— WHAT YOU NEED TO DO —
Reproduce the rows from the very first line through the line containing "limitasyon na kailangang", inclusive, replacing every "Pariwisata" with "Wisata" and leaving everything else unchanged.

* * *

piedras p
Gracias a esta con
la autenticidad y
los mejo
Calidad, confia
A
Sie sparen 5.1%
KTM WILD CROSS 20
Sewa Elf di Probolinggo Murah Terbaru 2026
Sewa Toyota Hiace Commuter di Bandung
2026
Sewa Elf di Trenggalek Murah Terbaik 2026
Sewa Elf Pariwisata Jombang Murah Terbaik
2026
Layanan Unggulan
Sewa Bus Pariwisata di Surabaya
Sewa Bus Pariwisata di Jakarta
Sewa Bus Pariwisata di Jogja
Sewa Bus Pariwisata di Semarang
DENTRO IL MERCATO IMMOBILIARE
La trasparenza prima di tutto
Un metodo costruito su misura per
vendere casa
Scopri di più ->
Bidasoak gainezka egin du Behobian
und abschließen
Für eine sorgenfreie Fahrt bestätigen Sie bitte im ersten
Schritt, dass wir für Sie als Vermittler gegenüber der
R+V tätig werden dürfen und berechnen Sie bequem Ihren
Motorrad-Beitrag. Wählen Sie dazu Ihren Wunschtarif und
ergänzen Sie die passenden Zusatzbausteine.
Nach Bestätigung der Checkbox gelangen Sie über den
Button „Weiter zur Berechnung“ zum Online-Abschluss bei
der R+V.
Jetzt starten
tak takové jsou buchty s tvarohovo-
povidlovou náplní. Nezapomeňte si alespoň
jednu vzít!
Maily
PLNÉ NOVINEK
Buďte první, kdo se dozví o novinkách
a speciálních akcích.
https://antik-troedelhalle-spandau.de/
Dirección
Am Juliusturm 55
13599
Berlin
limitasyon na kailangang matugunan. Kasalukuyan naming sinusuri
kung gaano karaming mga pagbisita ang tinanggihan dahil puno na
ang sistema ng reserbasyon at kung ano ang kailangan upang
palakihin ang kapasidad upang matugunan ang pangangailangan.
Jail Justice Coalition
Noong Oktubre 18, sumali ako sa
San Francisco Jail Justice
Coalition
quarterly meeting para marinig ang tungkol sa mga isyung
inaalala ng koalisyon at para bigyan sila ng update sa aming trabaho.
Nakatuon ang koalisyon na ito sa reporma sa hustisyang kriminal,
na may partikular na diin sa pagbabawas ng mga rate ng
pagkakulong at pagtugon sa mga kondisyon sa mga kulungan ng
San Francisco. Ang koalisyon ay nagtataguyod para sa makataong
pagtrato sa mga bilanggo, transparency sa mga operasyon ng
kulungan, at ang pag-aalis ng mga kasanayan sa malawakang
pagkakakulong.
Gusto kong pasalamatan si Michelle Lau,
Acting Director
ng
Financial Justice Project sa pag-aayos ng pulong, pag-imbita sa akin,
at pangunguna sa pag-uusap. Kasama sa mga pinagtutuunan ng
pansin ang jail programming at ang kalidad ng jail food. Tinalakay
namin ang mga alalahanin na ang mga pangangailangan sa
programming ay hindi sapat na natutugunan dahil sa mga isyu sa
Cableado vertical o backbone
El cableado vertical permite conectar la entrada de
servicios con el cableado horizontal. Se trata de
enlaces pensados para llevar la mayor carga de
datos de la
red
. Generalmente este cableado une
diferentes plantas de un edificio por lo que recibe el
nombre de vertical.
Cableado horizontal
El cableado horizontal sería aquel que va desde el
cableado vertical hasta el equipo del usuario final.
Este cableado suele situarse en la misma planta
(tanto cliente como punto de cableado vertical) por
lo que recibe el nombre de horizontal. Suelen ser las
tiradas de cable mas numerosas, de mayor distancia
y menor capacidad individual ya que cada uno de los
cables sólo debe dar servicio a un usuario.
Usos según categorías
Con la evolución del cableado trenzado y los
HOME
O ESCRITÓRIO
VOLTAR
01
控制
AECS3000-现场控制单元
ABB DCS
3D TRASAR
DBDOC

* * *

— ANSWER BOX —
piedras p
Gracias a esta con
la autenticidad y
los mejo
Calidad, confia
A
Sie sparen 5.1%
KTM WILD CROSS 20
Sewa Elf di Probolinggo Murah Terbaru 2026
Sewa Toyota Hiace Commuter di Bandung
2026
Sewa Elf di Trenggalek Murah Terbaik 2026
Sewa Elf Wisata Jombang Murah Terbaik
2026
Layanan Unggulan
Sewa Bus Wisata di Surabaya
Sewa Bus Wisata di Jakarta
Sewa Bus Wisata di Jogja
Sewa Bus Wisata di Semarang
DENTRO IL MERCATO IMMOBILIARE
La trasparenza prima di tutto
Un metodo costruito su misura per
vendere casa
Scopri di più ->
Bidasoak gainezka egin du Behobian
und abschließen
Für eine sorgenfreie Fahrt bestätigen Sie bitte im ersten
Schritt, dass wir für Sie als Vermittler gegenüber der
R+V tätig werden dürfen und berechnen Sie bequem Ihren
Motorrad-Beitrag. Wählen Sie dazu Ihren Wunschtarif und
ergänzen Sie die passenden Zusatzbausteine.
Nach Bestätigung der Checkbox gelangen Sie über den
Button „Weiter zur Berechnung“ zum Online-Abschluss bei
der R+V.
Jetzt starten
tak takové jsou buchty s tvarohovo-
povidlovou náplní. Nezapomeňte si alespoň
jednu vzít!
Maily
PLNÉ NOVINEK
Buďte první, kdo se dozví o novinkách
a speciálních akcích.
https://antik-troedelhalle-spandau.de/
Dirección
Am Juliusturm 55
13599
Berlin
limitasyon na kailangang matugunan. Kasalukuyan naming sinusuri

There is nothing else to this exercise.